Entries supplied>

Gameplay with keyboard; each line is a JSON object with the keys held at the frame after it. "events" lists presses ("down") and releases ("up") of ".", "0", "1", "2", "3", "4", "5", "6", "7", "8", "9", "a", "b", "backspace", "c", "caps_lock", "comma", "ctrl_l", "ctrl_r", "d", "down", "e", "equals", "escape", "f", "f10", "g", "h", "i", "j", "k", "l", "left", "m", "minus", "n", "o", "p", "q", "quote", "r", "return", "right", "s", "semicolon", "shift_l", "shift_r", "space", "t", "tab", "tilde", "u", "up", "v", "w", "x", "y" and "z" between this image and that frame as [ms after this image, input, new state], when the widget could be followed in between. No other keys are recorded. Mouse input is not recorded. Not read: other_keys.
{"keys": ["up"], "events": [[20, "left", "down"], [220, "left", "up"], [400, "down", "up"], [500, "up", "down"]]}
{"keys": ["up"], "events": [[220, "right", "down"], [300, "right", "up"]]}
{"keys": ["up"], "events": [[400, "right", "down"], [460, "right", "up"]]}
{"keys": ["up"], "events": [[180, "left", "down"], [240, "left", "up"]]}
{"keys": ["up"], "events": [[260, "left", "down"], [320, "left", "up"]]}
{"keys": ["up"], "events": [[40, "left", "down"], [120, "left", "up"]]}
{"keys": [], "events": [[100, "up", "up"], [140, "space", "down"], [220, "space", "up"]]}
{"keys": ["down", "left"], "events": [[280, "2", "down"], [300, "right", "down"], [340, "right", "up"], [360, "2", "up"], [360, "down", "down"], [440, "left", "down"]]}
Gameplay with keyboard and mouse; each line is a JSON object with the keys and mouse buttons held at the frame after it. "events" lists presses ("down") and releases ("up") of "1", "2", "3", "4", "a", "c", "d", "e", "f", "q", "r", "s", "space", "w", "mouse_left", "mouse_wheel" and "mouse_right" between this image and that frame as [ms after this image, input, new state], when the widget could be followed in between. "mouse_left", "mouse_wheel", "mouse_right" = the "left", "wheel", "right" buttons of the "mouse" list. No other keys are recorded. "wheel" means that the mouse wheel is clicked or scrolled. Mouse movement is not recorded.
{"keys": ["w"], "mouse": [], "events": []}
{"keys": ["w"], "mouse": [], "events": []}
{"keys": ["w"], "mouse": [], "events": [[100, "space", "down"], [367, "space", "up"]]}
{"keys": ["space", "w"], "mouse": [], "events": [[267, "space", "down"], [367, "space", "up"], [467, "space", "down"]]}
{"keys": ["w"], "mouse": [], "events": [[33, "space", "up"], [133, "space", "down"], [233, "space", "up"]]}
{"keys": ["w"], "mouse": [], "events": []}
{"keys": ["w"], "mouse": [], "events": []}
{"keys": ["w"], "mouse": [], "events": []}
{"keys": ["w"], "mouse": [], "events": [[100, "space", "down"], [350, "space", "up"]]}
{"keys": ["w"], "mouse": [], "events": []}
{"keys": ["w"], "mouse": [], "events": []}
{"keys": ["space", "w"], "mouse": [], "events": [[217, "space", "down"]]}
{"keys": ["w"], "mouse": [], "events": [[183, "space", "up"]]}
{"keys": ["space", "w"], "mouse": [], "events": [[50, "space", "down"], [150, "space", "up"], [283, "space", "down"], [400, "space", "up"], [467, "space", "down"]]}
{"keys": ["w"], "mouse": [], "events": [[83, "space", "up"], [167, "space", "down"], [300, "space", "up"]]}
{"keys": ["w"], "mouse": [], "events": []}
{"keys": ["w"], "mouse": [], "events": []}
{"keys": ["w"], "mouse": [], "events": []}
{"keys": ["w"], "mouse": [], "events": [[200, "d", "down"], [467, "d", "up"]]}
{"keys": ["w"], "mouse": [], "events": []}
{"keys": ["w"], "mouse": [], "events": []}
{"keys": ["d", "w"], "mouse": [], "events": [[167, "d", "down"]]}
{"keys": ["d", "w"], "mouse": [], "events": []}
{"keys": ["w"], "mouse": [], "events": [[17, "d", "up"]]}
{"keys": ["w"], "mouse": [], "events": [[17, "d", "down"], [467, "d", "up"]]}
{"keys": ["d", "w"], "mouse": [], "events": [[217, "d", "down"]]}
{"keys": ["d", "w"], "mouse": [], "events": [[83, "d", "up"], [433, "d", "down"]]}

Your task>
Keeping every line exactly as it is, retype the listing.

Answer to this exercise>
Gameplay with keyboard; each line is a JSON object with the keys held at the frame after it. "events" lists presses ("down") and releases ("up") of ".", "0", "1", "2", "3", "4", "5", "6", "7", "8", "9", "a", "b", "backspace", "c", "caps_lock", "comma", "ctrl_l", "ctrl_r", "d", "down", "e", "equals", "escape", "f", "f10", "g", "h", "i", "j", "k", "l", "left", "m", "minus", "n", "o", "p", "q", "quote", "r", "return", "right", "s", "semicolon", "shift_l", "shift_r", "space", "t", "tab", "tilde", "u", "up", "v", "w", "x", "y" and "z" between this image and that frame as [ms after this image, input, new state], when the widget could be followed in between. No other keys are recorded. Mouse input is not recorded. Not read: other_keys.
{"keys": ["up"], "events": [[20, "left", "down"], [220, "left", "up"], [400, "down", "up"], [500, "up", "down"]]}
{"keys": ["up"], "events": [[220, "right", "down"], [300, "right", "up"]]}
{"keys": ["up"], "events": [[400, "right", "down"], [460, "right", "up"]]}
{"keys": ["up"], "events": [[180, "left", "down"], [240, "left", "up"]]}
{"keys": ["up"], "events": [[260, "left", "down"], [320, "left", "up"]]}
{"keys": ["up"], "events": [[40, "left", "down"], [120, "left", "up"]]}
{"keys": [], "events": [[100, "up", "up"], [140, "space", "down"], [220, "space", "up"]]}
{"keys": ["down", "left"], "events": [[280, "2", "down"], [300, "right", "down"], [340, "right", "up"], [360, "2", "up"], [360, "down", "down"], [440, "left", "down"]]}
Gameplay with keyboard and mouse; each line is a JSON object with the keys and mouse buttons held at the frame after it. "events" lists presses ("down") and releases ("up") of "1", "2", "3", "4", "a", "c", "d", "e", "f", "q", "r", "s", "space", "w", "mouse_left", "mouse_wheel" and "mouse_right" between this image and that frame as [ms after this image, input, new state], when the widget could be followed in between. "mouse_left", "mouse_wheel", "mouse_right" = the "left", "wheel", "right" buttons of the "mouse" list. No other keys are recorded. "wheel" means that the mouse wheel is clicked or scrolled. Mouse movement is not recorded.
{"keys": ["w"], "mouse": [], "events": []}
{"keys": ["w"], "mouse": [], "events": []}
{"keys": ["w"], "mouse": [], "events": [[100, "space", "down"], [367, "space", "up"]]}
{"keys": ["space", "w"], "mouse": [], "events": [[267, "space", "down"], [367, "space", "up"], [467, "space", "down"]]}
{"keys": ["w"], "mouse": [], "events": [[33, "space", "up"], [133, "space", "down"], [233, "space", "up"]]}
{"keys": ["w"], "mouse": [], "events": []}
{"keys": ["w"], "mouse": [], "events": []}
{"keys": ["w"], "mouse": [], "events": []}
{"keys": ["w"], "mouse": [], "events": [[100, "space", "down"], [350, "space", "up"]]}
{"keys": ["w"], "mouse": [], "events": []}
{"keys": ["w"], "mouse": [], "events": []}
{"keys": ["space", "w"], "mouse": [], "events": [[217, "space", "down"]]}
{"keys": ["w"], "mouse": [], "events": [[183, "space", "up"]]}
{"keys": ["space", "w"], "mouse": [], "events": [[50, "space", "down"], [150, "space", "up"], [283, "space", "down"], [400, "space", "up"], [467, "space", "down"]]}
{"keys": ["w"], "mouse": [], "events": [[83, "space", "up"], [167, "space", "down"], [300, "space", "up"]]}
{"keys": ["w"], "mouse": [], "events": []}
{"keys": ["w"], "mouse": [], "events": []}
{"keys": ["w"], "mouse": [], "events": []}
{"keys": ["w"], "mouse": [], "events": [[200, "d", "down"], [467, "d", "up"]]}
{"keys": ["w"], "mouse": [], "events": []}
{"keys": ["w"], "mouse": [], "events": []}
{"keys": ["d", "w"], "mouse": [], "events": [[167, "d", "down"]]}
{"keys": ["d", "w"], "mouse": [], "events": []}
{"keys": ["w"], "mouse": [], "events": [[17, "d", "up"]]}
{"keys": ["w"], "mouse": [], "events": [[17, "d", "down"], [467, "d", "up"]]}
{"keys": ["d", "w"], "mouse": [], "events": [[217, "d", "down"]]}
{"keys": ["d", "w"], "mouse": [], "events": [[83, "d", "up"], [433, "d", "down"]]}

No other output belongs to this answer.